L’enquête a relevé que Julienne Mpemba avait notamment substitué ces trois fillettes à d’autres, comme en atteste le fait qu’elles ne correspondaient pas aux photos qui avaient été présentées aux parents adoptifs. Elle pourrait avoir agi de la sorte car ces enfants photographiés auraient succombé lors d’une épidémie de fièvre typhoïde.
Le tribunal a pointé la Communauté française pour “la mansuétude coupable sans laquelle la prévenue n’aurait certainement pas pu agir comme elle l’a fait”.

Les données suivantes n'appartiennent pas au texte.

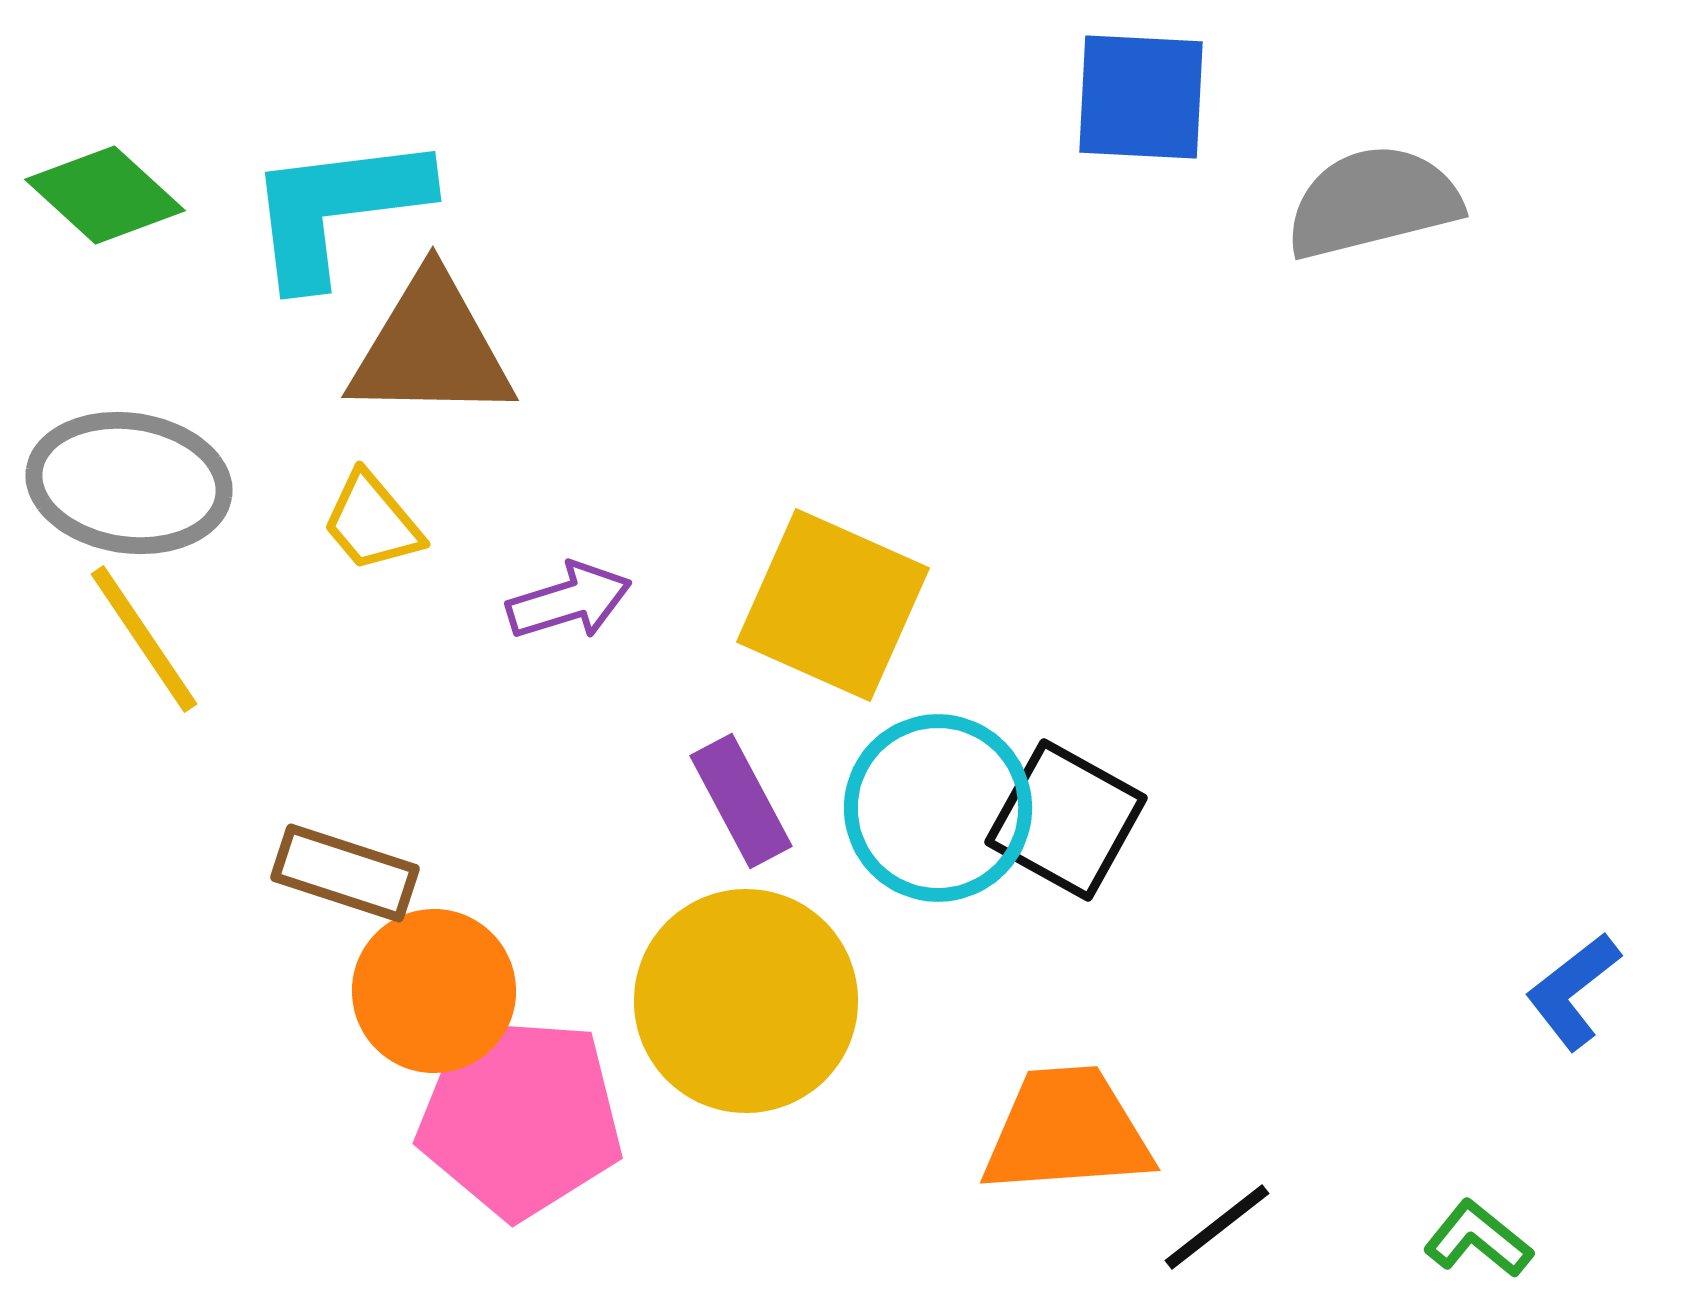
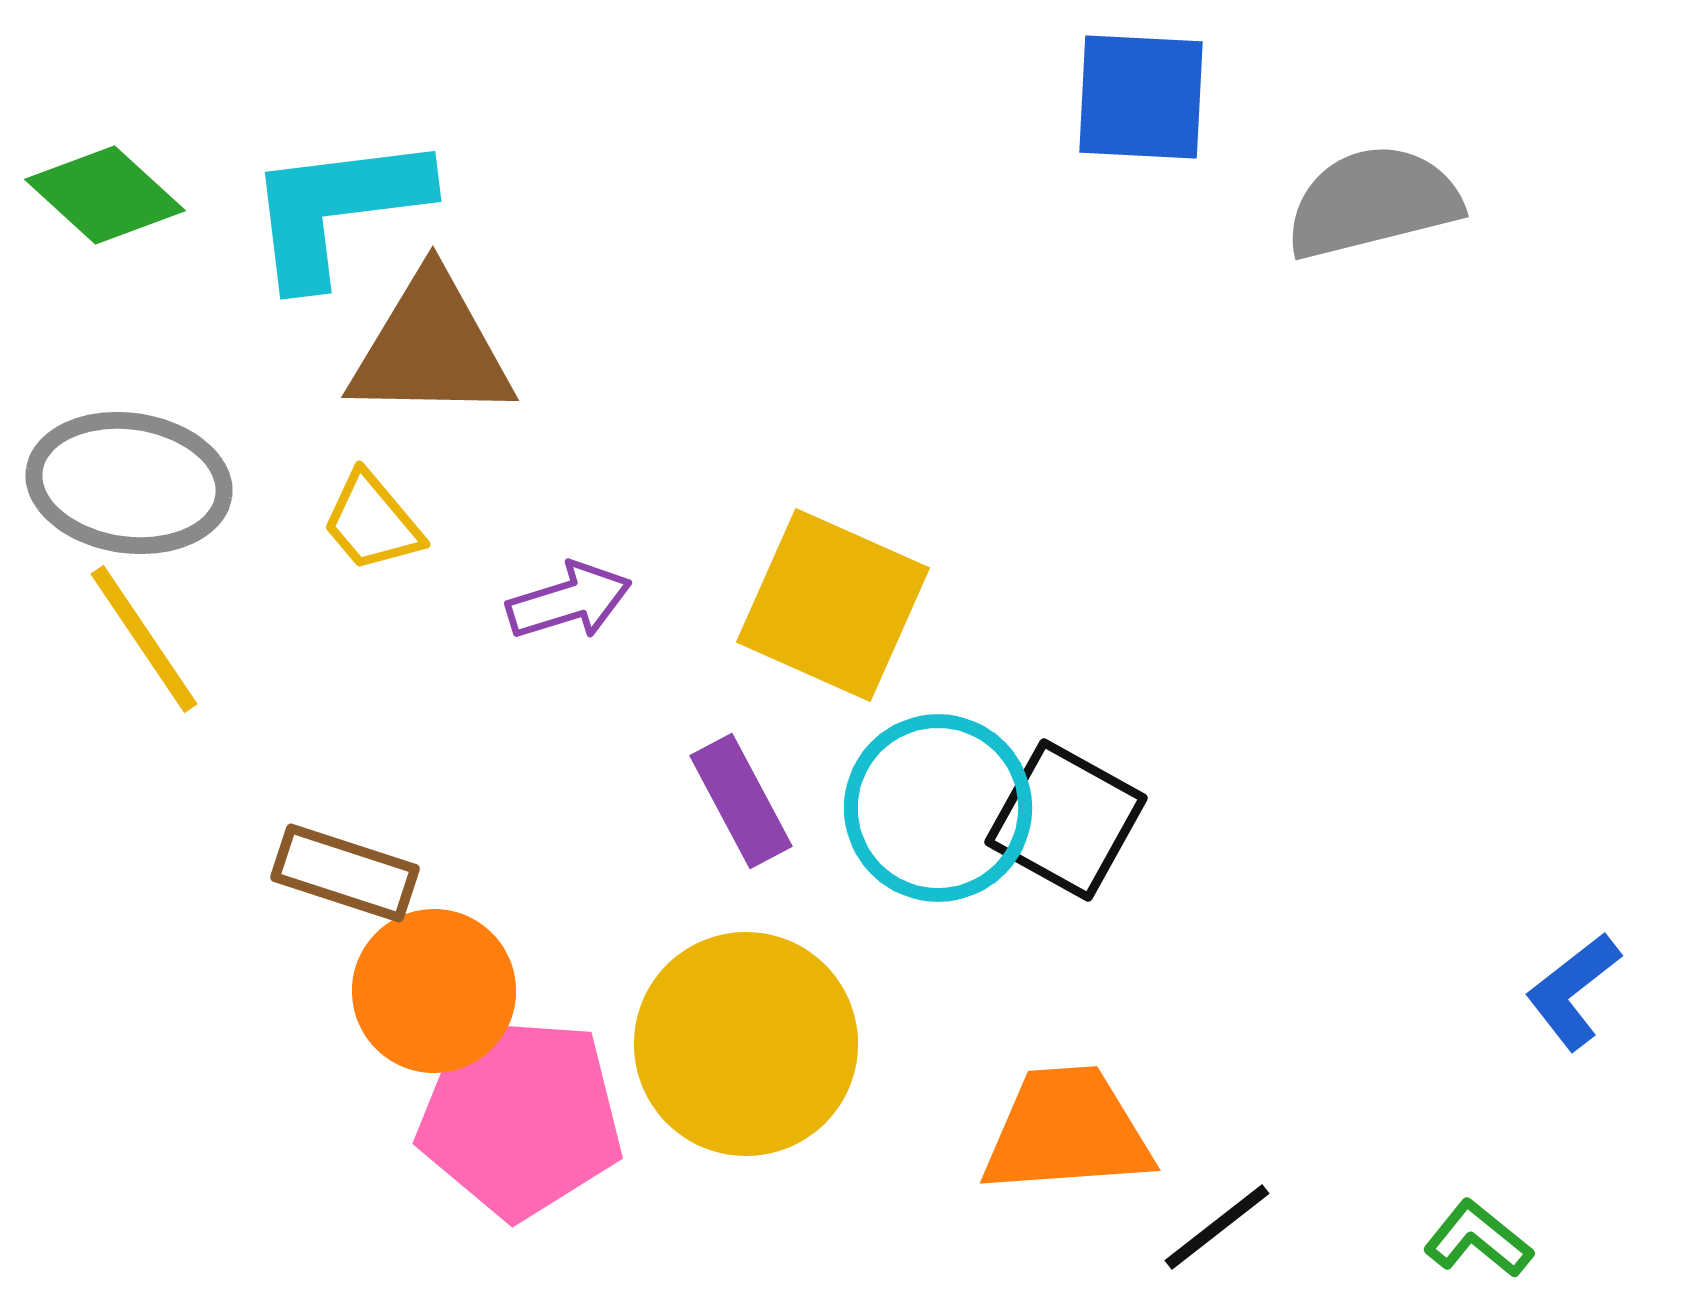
yellow circle: moved 43 px down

Pour Julienne Mpemba, “les enfants n’étaient qu’une marchandise à monnayer au plus haut prix en exploitant” le désarroi de parents adoptifs, a relevé le tribunal. Et de souligner que “sa vénalité a atteint son paroxysme lors de la prise d’otage des enfants”. Les trois filles, qui devaient gagner la Belgique, avaient ainsi été déplacées et cachées, juste avant leur départ prévu pour la Belgique, “afin d’arracher une somme d’argent pour laquelle Julienne Mpemba est incapable de produire la moindre justification”.
Dans ce dossier, des fonctionnaires de la Communauté française ainsi que le chef de cabinet du ministre de l’Aide à la jeunesse de l’époque, Rachid Madrane (PS), avaient été inculpés. Mais ils avaient obtenu un non-lieu lors du règlement de la procédure.

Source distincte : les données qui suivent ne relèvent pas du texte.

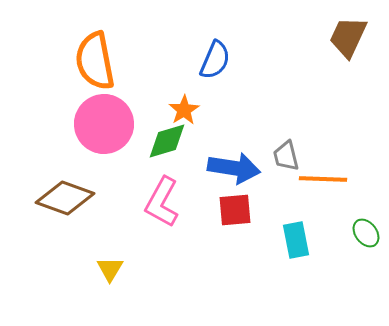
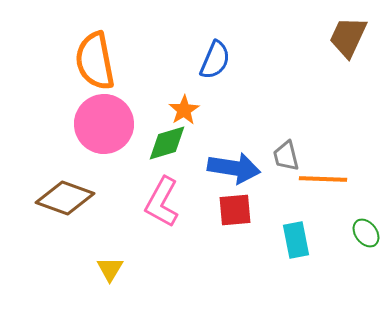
green diamond: moved 2 px down
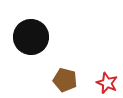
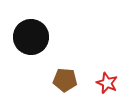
brown pentagon: rotated 10 degrees counterclockwise
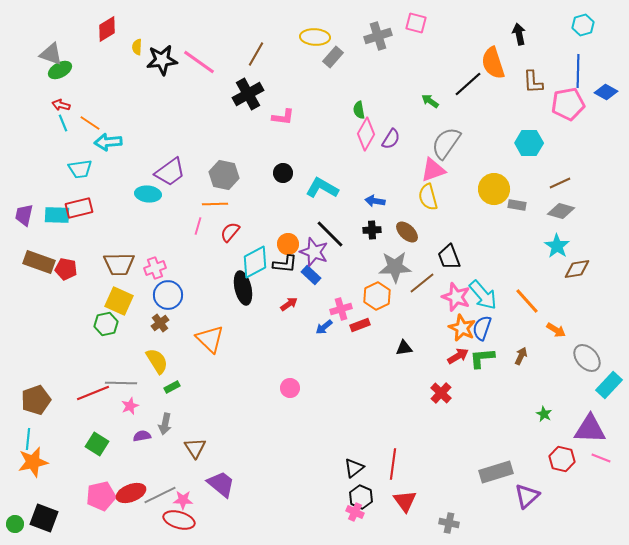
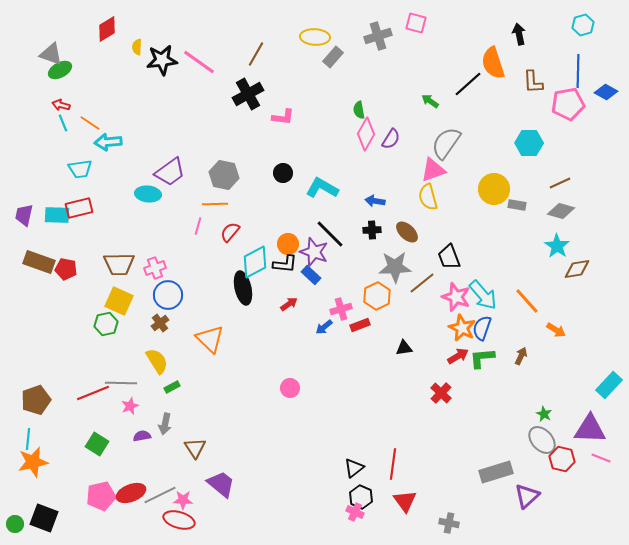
gray ellipse at (587, 358): moved 45 px left, 82 px down
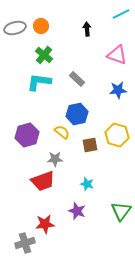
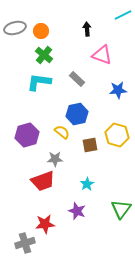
cyan line: moved 2 px right, 1 px down
orange circle: moved 5 px down
pink triangle: moved 15 px left
cyan star: rotated 24 degrees clockwise
green triangle: moved 2 px up
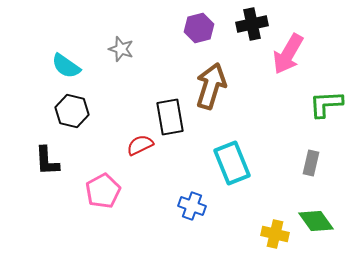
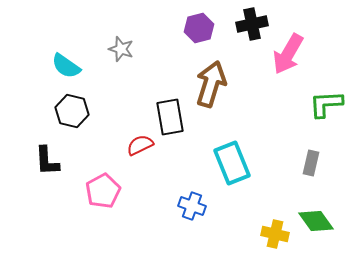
brown arrow: moved 2 px up
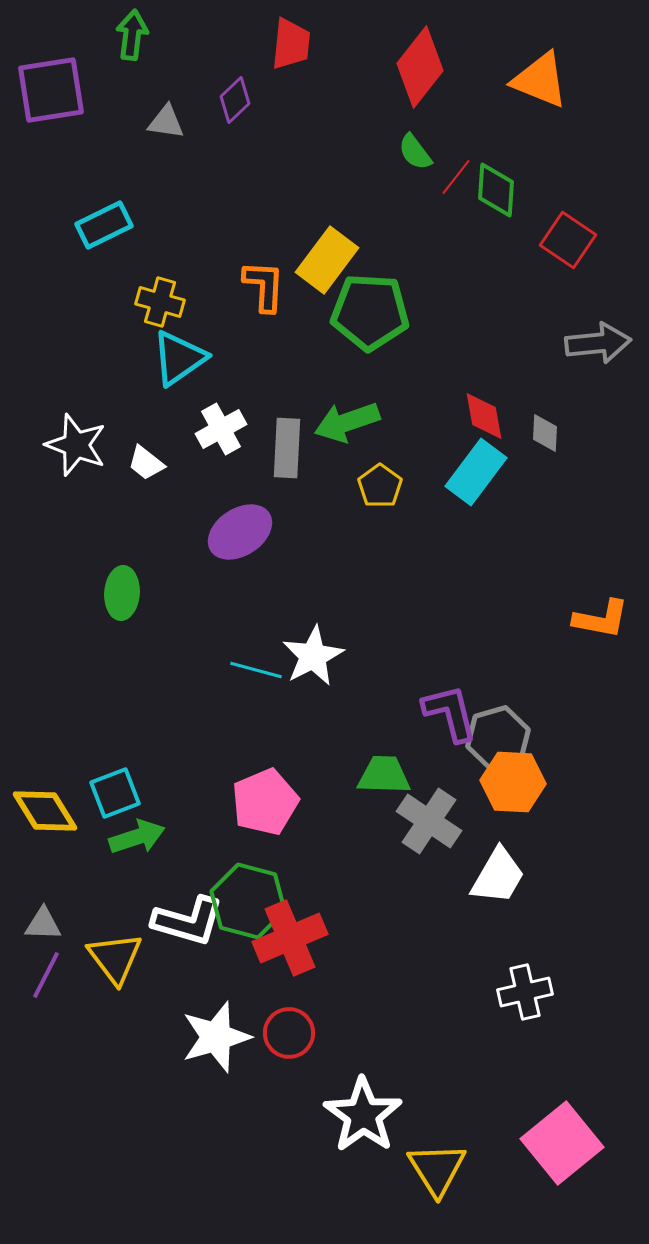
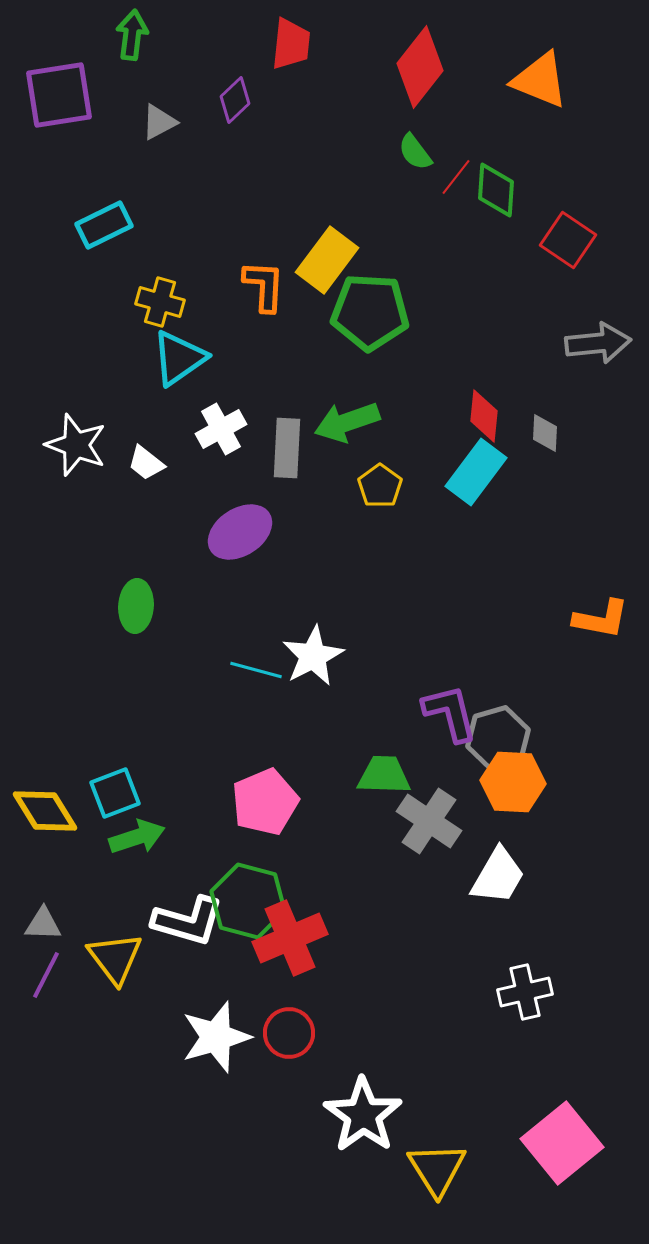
purple square at (51, 90): moved 8 px right, 5 px down
gray triangle at (166, 122): moved 7 px left; rotated 36 degrees counterclockwise
red diamond at (484, 416): rotated 16 degrees clockwise
green ellipse at (122, 593): moved 14 px right, 13 px down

Jeudi, dans son jugement, le tribunal pointe la Communauté française pour “la mansuétude coupable sans laquelle la prévenue n’aurait certainement pas pu agir comme elle l’a fait”. Et de poursuivre : “Toutefois, cet aveuglement difficilement compréhensible” n’oblitère en rien la responsabilité de la prévenue.
Ni perdant, ni gagnant
Julienne Mpemba a très mal pris sa condamnation. Alors que des policiers voulaient la menotter à la suite de son arrestation immédiate, défiante, elle s’en est prise au président du tribunal, vociférant : “Vous ne me briserez pas” et critiquant une “justice corrompue”. Elle a d’ores et déjà laissé entendre qu’elle irait en appel.

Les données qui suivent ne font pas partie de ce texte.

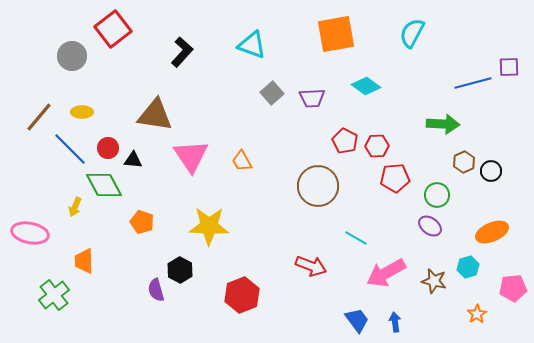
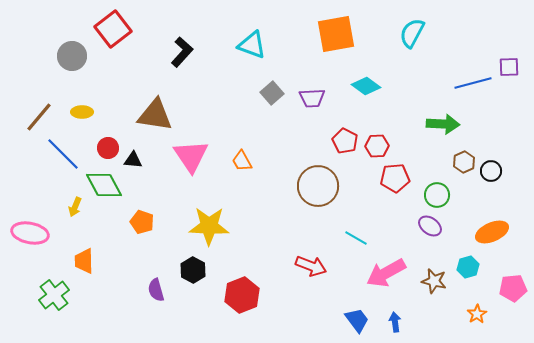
blue line at (70, 149): moved 7 px left, 5 px down
black hexagon at (180, 270): moved 13 px right
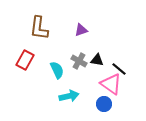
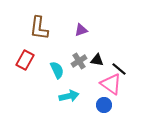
gray cross: rotated 28 degrees clockwise
blue circle: moved 1 px down
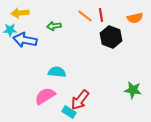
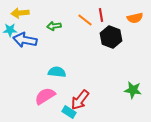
orange line: moved 4 px down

L’affaire n’est toutefois pas close devant la justice. Le tribunal de la famille va se pencher sur le cas des enfants. Les parents adoptifs veulent les garder tandis que les parents biologiques des trois fillettes, qui sont représentés par Me Vincent Lurquin qui les a vus au Congo, “remercient les familles belges”. “Ils s’en remettent à Dieu. Mais ils veulent un contact, ressouder le lien avec leurs enfants” qu’ils n’ont jamais revus.
Et ces parents, comme les parents adoptifs, pourraient aussi, sur la base du jugement qui pointe “sa mansuétude coupable” et son “aveuglement”, citer au civil la Communauté française.